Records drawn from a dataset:

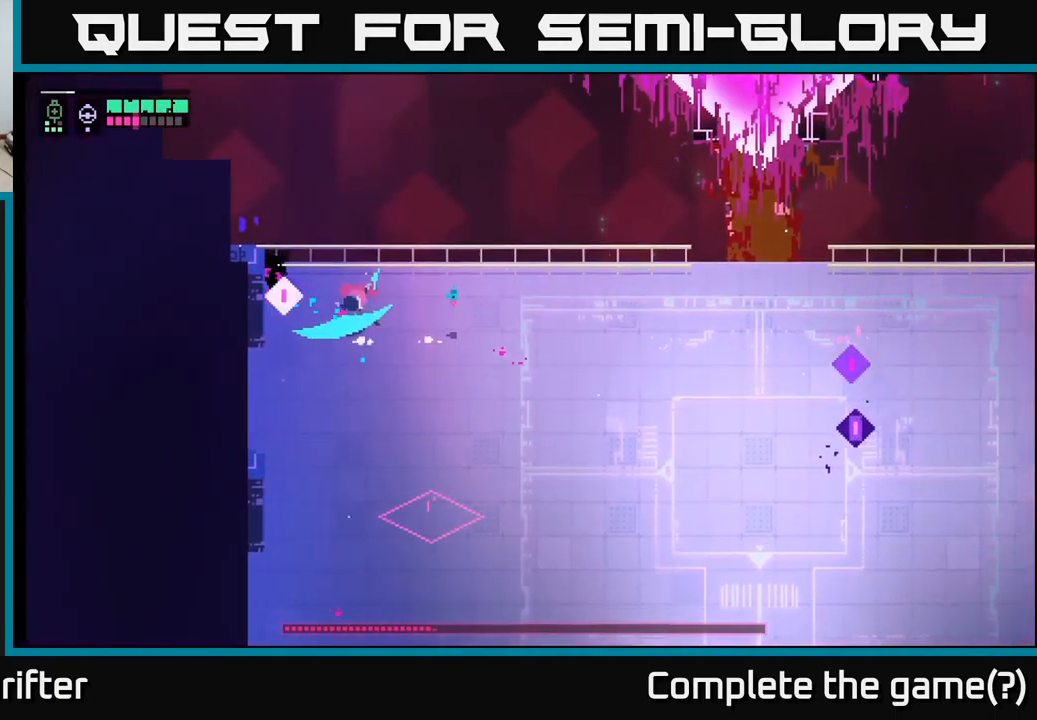
{"buttons": [], "left_stick": "down-left", "right_stick": "center", "events": [[33, "X", "up"], [66, "left_stick", "center"], [233, "left_stick", "down"], [250, "B", "down"], [383, "B", "up"], [466, "left_stick", "down-left"]]}
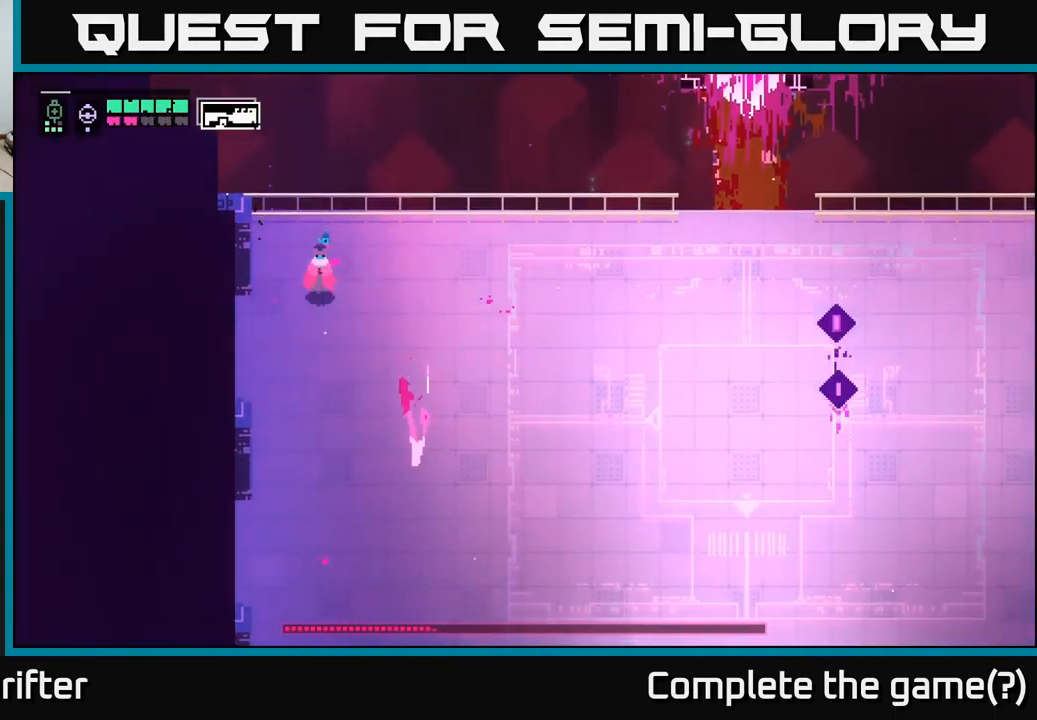
{"buttons": ["L2"], "left_stick": "down-right", "right_stick": "center", "events": [[100, "left_stick", "down"], [350, "left_stick", "down-right"], [400, "L2", "down"]]}
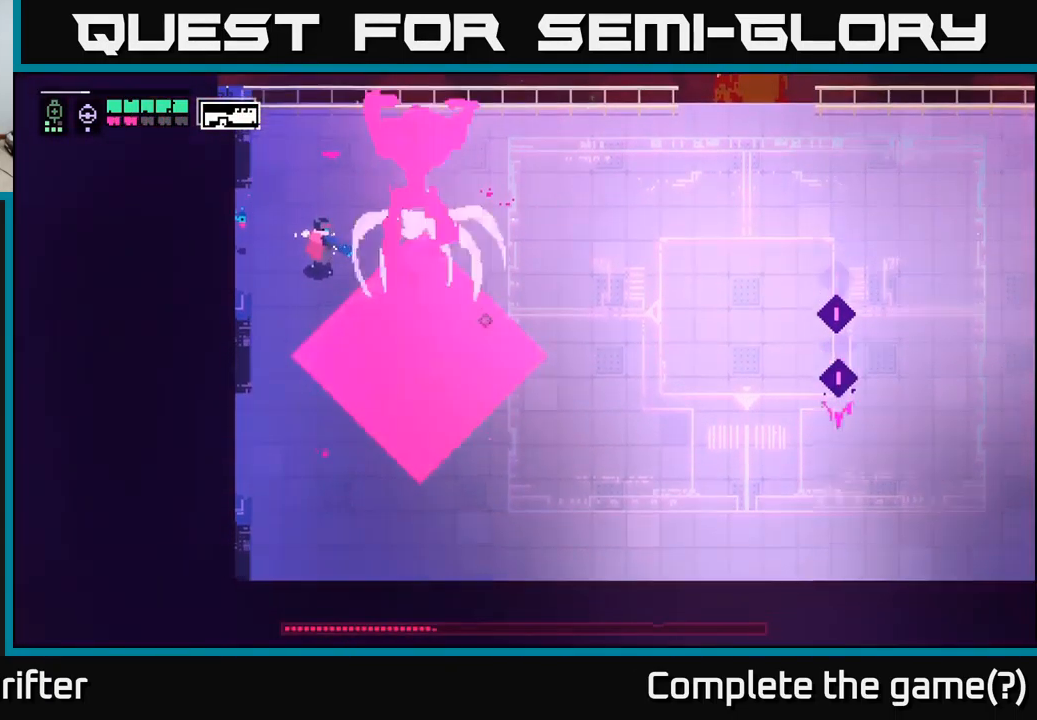
{"buttons": ["A"], "left_stick": "up", "right_stick": "center", "events": [[50, "R2", "down"], [166, "R2", "up"], [283, "L2", "up"], [316, "left_stick", "center"], [366, "left_stick", "up"], [466, "A", "down"]]}
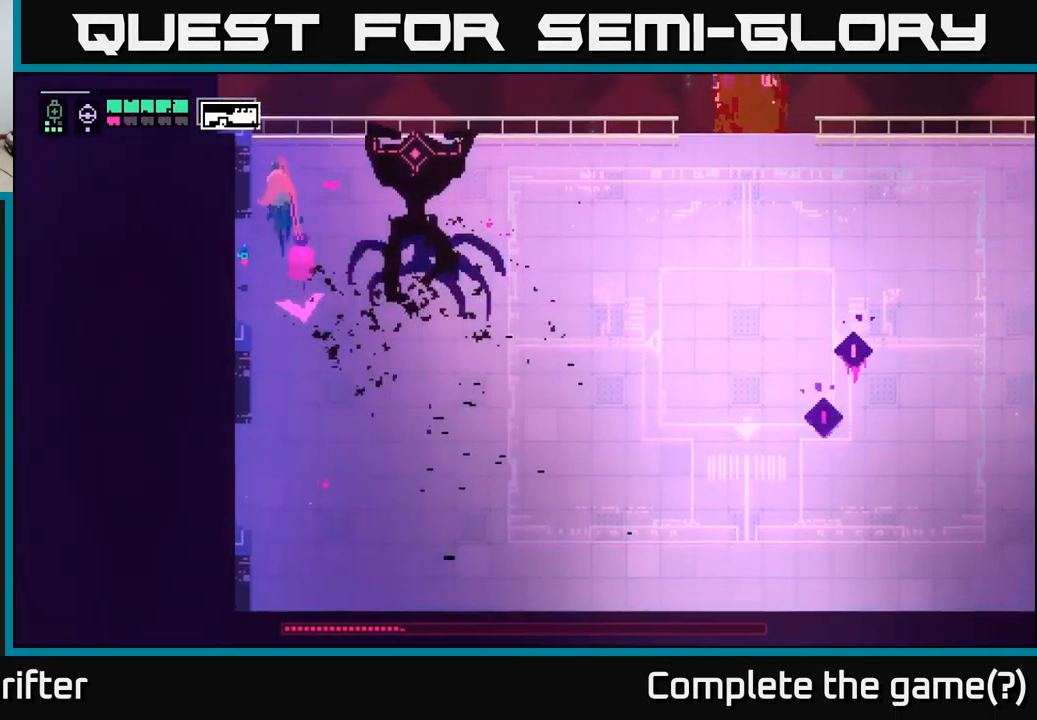
{"buttons": [], "left_stick": "down-right", "right_stick": "center", "events": [[66, "A", "up"], [166, "left_stick", "center"], [350, "left_stick", "down-right"]]}
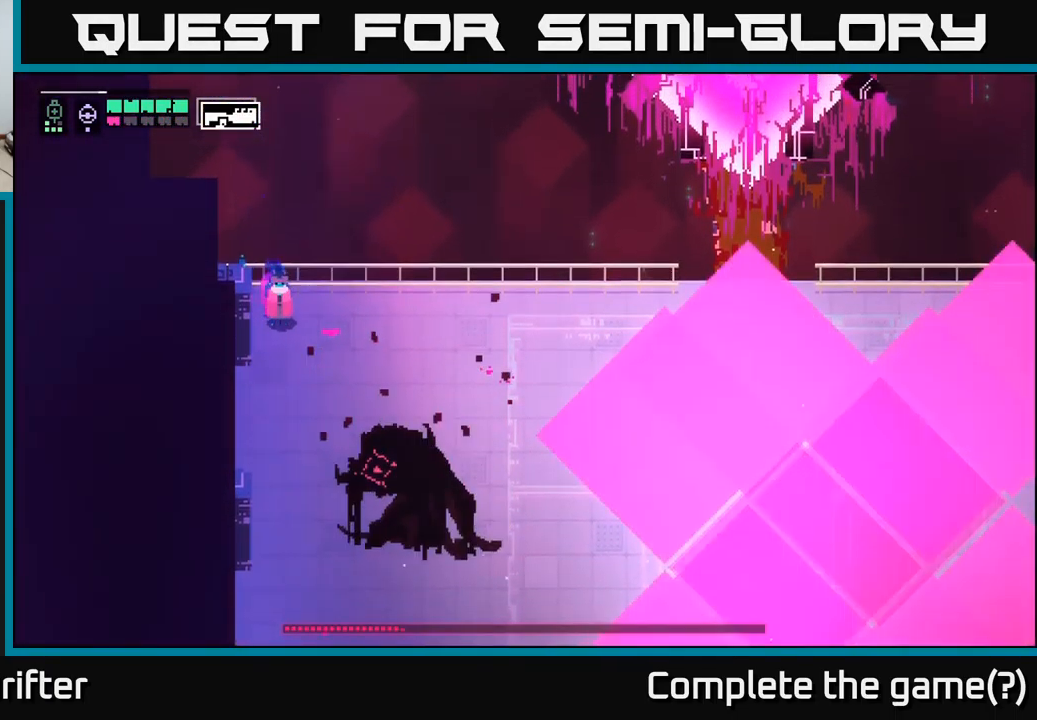
{"buttons": ["X"], "left_stick": "down-right", "right_stick": "center", "events": [[500, "X", "down"]]}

▶ **Required work**
Omit every image. Quote each record exactly.

▶ **Task response**
{"buttons": [], "left_stick": "down-left", "right_stick": "center", "events": [[33, "X", "up"], [66, "left_stick", "center"], [233, "left_stick", "down"], [250, "B", "down"], [383, "B", "up"], [466, "left_stick", "down-left"]]}
{"buttons": ["L2"], "left_stick": "down-right", "right_stick": "center", "events": [[100, "left_stick", "down"], [350, "left_stick", "down-right"], [400, "L2", "down"]]}
{"buttons": ["A"], "left_stick": "up", "right_stick": "center", "events": [[50, "R2", "down"], [166, "R2", "up"], [283, "L2", "up"], [316, "left_stick", "center"], [366, "left_stick", "up"], [466, "A", "down"]]}
{"buttons": [], "left_stick": "down-right", "right_stick": "center", "events": [[66, "A", "up"], [166, "left_stick", "center"], [350, "left_stick", "down-right"]]}
{"buttons": ["X"], "left_stick": "down-right", "right_stick": "center", "events": [[500, "X", "down"]]}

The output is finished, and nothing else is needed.